REQUIREMENT A ▸
In the synthetic rubber passage, about how much did the federal government invest in plants for making synthetic rubber?
REQUIREMENT B ▸
Return the part of the synthetic rubber passage that begins at the words "Like dyes, rubber" and ends after the words "silk and rubber.".

DOCUMENT SECTION ▸

_____

Considering that about 20% of global water pollution stems from the textile industry, any improvement to how fabrics are dyed could have enormous benefits for the environment and human health.
The synthetic chemistry industry, using feedstock chemicals from coal tar or from petroleum, gave rise to the first artificial dyes and to the pharmaceutical industry. But it also led to a variety of other applications, including plastics, artificial fibers and synthetic rubber. In his 1894 interview Professor Berthelot said, “long before the promised failure of the rubber trees to supply the demands of commerce, synthetic rubber will, in all probability, have filled the void.”
Like dyes, rubber is ubiquitous, being used in everything from tires, to automobile padding, from shoes to electrical insulation, from flooring to printing. But the entrance of the United States into World War II suddenly cut off America’s supplies of some key materials from Asia, including silk and rubber.
In Paths of Innovation: Technological Change in 20th-Century America, author David Mowery writes that “the federal government invested approximately $700 million in the construction of fifty-one plants that produced the essential monomer and polymer intermediates needed for the manufacture of synthetic rubber… The synthetic rubber program was second only to the Manhattan Project in terms of rapid and extensive mobilization of human resources in order to achieve an urgent wartime goal.”

_____

[People photos with keypoints]
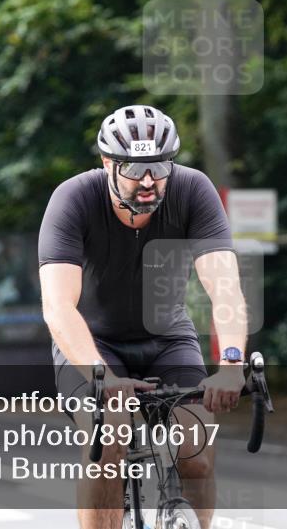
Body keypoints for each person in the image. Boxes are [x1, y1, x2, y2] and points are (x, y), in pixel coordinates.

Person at [39, 105, 248, 529]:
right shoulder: (73, 198)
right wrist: (102, 376)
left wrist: (230, 363)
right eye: (135, 169)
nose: (150, 181)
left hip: (167, 340)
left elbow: (223, 285)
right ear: (108, 164)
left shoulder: (193, 190)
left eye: (159, 166)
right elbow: (58, 306)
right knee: (109, 439)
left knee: (197, 448)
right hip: (92, 345)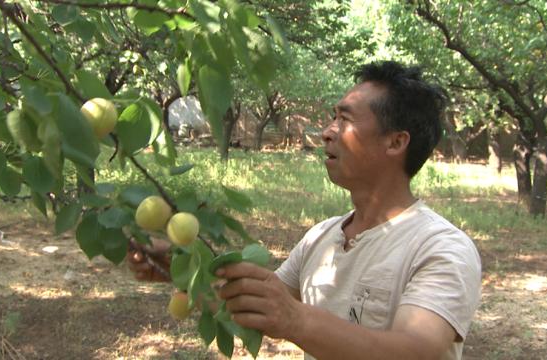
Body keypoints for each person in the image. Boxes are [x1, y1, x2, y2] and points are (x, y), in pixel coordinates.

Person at [129, 61, 481, 360]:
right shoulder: (322, 238)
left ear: (396, 142)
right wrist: (184, 272)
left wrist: (296, 320)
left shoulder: (439, 248)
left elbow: (416, 351)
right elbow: (262, 307)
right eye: (332, 118)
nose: (327, 132)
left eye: (345, 119)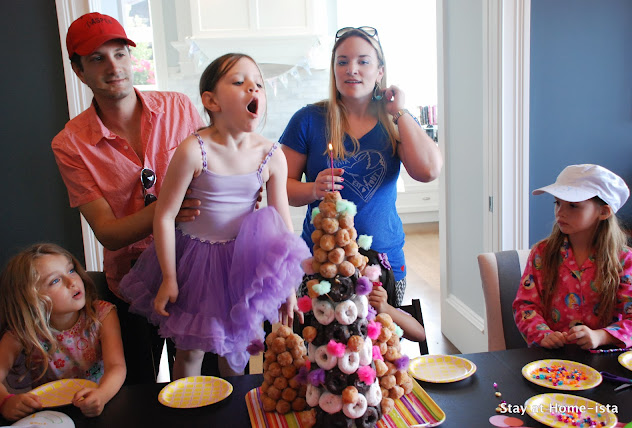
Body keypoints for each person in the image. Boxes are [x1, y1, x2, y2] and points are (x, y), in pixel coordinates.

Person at [119, 53, 311, 379]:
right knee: (191, 351)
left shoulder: (271, 154)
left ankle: (235, 412)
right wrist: (169, 277)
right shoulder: (194, 150)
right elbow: (164, 216)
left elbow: (281, 225)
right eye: (239, 82)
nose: (253, 89)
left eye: (259, 85)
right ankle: (186, 413)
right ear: (212, 100)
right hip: (196, 262)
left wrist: (288, 287)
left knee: (236, 350)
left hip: (242, 263)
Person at [51, 12, 205, 383]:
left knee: (207, 385)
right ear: (79, 71)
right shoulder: (70, 144)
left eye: (120, 53)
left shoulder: (178, 107)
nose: (113, 66)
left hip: (197, 269)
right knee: (139, 392)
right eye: (97, 58)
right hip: (132, 283)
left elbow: (215, 171)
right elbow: (108, 232)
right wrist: (170, 208)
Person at [280, 26, 442, 307]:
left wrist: (400, 112)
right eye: (342, 61)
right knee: (321, 348)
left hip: (383, 261)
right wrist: (312, 189)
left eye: (363, 61)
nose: (351, 69)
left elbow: (428, 171)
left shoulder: (394, 121)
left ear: (380, 71)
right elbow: (281, 188)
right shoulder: (308, 120)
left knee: (381, 347)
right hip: (321, 261)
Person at [0, 244, 126, 421]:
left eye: (71, 271)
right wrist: (5, 403)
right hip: (49, 416)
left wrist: (101, 394)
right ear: (30, 299)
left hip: (99, 406)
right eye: (55, 280)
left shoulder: (102, 315)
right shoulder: (23, 332)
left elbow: (116, 366)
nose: (72, 282)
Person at [513, 164, 632, 350]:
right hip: (552, 359)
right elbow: (525, 306)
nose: (560, 212)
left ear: (603, 212)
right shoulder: (542, 253)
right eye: (557, 203)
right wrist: (544, 335)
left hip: (605, 360)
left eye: (573, 206)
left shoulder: (625, 260)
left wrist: (601, 336)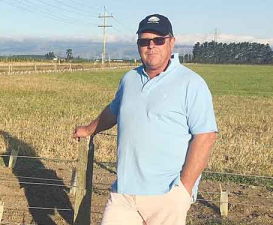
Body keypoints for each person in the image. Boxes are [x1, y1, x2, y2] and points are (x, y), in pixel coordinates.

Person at [73, 14, 218, 225]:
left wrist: (183, 190)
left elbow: (206, 136)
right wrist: (89, 129)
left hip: (167, 195)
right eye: (144, 41)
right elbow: (114, 111)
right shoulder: (130, 78)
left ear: (171, 42)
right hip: (123, 193)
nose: (151, 46)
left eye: (158, 40)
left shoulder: (191, 83)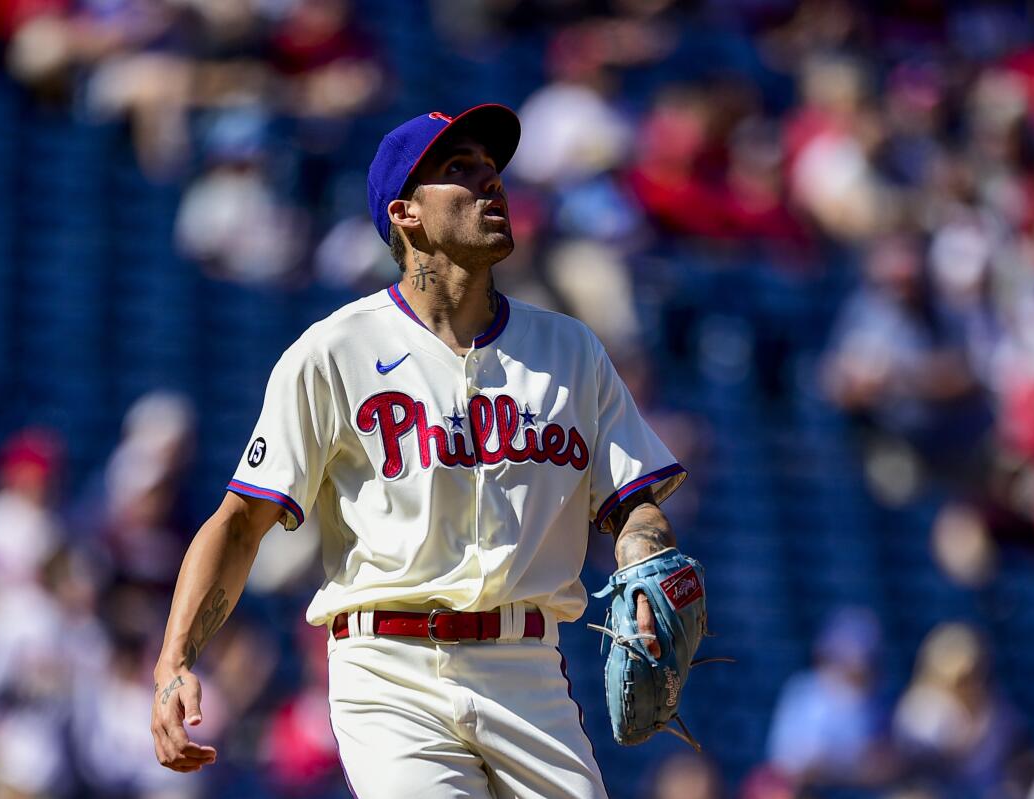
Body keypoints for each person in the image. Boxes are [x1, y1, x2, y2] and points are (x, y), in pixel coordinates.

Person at [150, 104, 689, 798]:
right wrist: (175, 661)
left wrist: (646, 557)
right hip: (388, 668)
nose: (489, 184)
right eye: (459, 171)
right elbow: (239, 521)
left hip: (528, 668)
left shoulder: (571, 350)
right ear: (405, 214)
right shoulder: (334, 351)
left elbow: (633, 507)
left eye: (492, 171)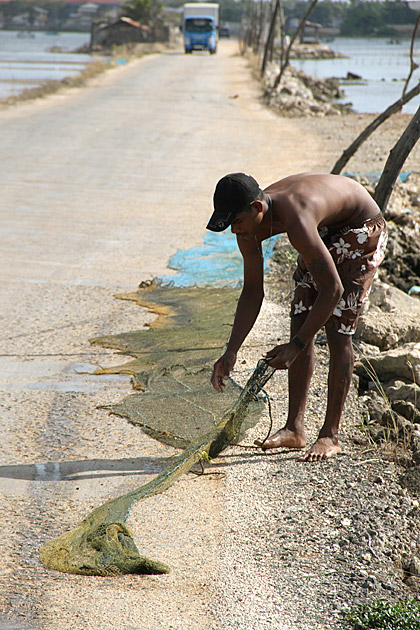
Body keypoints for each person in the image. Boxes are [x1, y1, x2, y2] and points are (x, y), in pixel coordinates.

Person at [206, 172, 388, 462]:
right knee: (301, 318)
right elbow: (253, 292)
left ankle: (330, 435)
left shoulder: (296, 218)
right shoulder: (247, 229)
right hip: (325, 228)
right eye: (229, 225)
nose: (234, 231)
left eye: (236, 222)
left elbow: (333, 290)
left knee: (338, 330)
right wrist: (231, 352)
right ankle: (295, 429)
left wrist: (298, 345)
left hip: (360, 228)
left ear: (257, 209)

_____

OUTPUT A ▸
Approximately $700 million.

OUTPUT B ▸
Like dyes, rubber is ubiquitous, being used in everything from tires, to automobile padding, from shoes to electrical insulation, from flooring to printing. But the entrance of the United States into World War II suddenly cut off America’s supplies of some key materials from Asia, including silk and rubber.